I did, I’ve done, everything that I wanted

And it was more than I thought it would be

I just want them to know

That I gave my all, did my best

Brought someone to happiness

Left this world a little better just because

I was here

The song was recorded by Beyoncé and written by Diane Warren. A few critics offered negative reviews because Beyoncé recorded a song about leaving a legacy when she wasn’t even 30 years old yet. But legacies don’t come only from old people.

Jay Ingram was only 32. He certainly hadn’t done everything that he wanted but the hearts that he touched are indeed proof that he left this world a better place. And he left tangible parts of himself as well.

Jay’s lungs were donated to a 27-year-old, a kidney and liver to a patient with liver failure, a kidney and pancreas to a patient with diabetes/kidney failure, and his heart went to a 50-year-old man.

The transplant team told the family that it was the most perfect heart they had ever seen.

One of the speakers at the service quoted the Bible verse, “…unless a kernel of wheat falls to the ground and dies, it remains only a single seed. But if it dies, it produces many seeds.” Almost every morning, Jay posted something from his daily devotional on his Facebook page, wanting to share the inspiration he had received with others.

Part of his legacy was that he gave his all, and did his best with spunk and craziness, with funny hair, with pranks and fun, and with a great big smile every single day. He shared the light of God just by being himself because it’s part of who he was.

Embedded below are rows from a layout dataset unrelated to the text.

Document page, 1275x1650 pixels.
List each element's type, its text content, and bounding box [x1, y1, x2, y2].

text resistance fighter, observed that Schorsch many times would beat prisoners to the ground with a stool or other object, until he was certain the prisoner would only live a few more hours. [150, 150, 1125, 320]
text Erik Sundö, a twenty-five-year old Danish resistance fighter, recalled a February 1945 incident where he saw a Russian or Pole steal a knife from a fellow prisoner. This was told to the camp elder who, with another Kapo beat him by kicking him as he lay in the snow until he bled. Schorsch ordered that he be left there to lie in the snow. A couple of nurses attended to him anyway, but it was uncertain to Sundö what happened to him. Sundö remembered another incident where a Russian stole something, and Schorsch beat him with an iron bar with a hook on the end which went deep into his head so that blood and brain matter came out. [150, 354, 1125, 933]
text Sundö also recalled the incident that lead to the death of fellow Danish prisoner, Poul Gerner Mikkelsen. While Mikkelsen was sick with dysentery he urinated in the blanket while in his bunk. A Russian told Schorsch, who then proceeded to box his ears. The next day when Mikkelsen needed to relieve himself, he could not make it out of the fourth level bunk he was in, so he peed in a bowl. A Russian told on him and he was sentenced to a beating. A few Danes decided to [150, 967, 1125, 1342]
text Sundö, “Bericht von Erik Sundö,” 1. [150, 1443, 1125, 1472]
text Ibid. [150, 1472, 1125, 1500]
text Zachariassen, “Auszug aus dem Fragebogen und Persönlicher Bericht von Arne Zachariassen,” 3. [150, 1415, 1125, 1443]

We believe he even shared his smile over the people he loved yesterday. Take a look at this photo. It was taken when the balloons were in the air, by Corinne’s aunt, who sent it to Corinne while the aunt was in the car on the way back to New York. What do you see behind the balloons?

You are not here merely to prepare to make a living.
You are here to enable the world to live more amply, with greater vision, and with a finer spirit of hope and achievement.
You are here to enrich the world, and you impoverish yourself if you forget this errand.

WOODROW WILSON

Jay figured out a long time ago that his mission, his purpose here on earth was to impact young people’s lives and that’s exactly what he did.

We all have a purpose—some bigger than others. Not everyone is meant to be a Red Cross volunteer, or a celebrity, or a teacher, or the president, or a fireman, or a soldier or Mother Teresa. But some people are meant for those things. Some people are meant to raise a family and be an awesome grandmother or a nursing home aide.

A purpose is not necessarily a job, but sometimes it is. Those are the really lucky people because they get to live out their life’s purpose and get paid for it. But many people will go their entire lives without ever figuring out what their purpose is.

Do you know what your life’s purpose is? Are you living it?

What will you leave behind?

The hearts you have touched will be the proof that you leave…

That you made a difference and this world will see…

You were here.

You lived, you loved.

You gave your all, did your best,

Brought someone to happiness…

Left this world a little better just because

You were here.

Thank you, Jay Ingram, for making a difference. For laughing, loving, and inspiring hundreds of us to live better and do better because of you. For bringing happiness and leaving this world a little better.

“But if it dies, it produces many seeds.” Your legacy continues.

The inspiring life of a young man named Jay Ingram.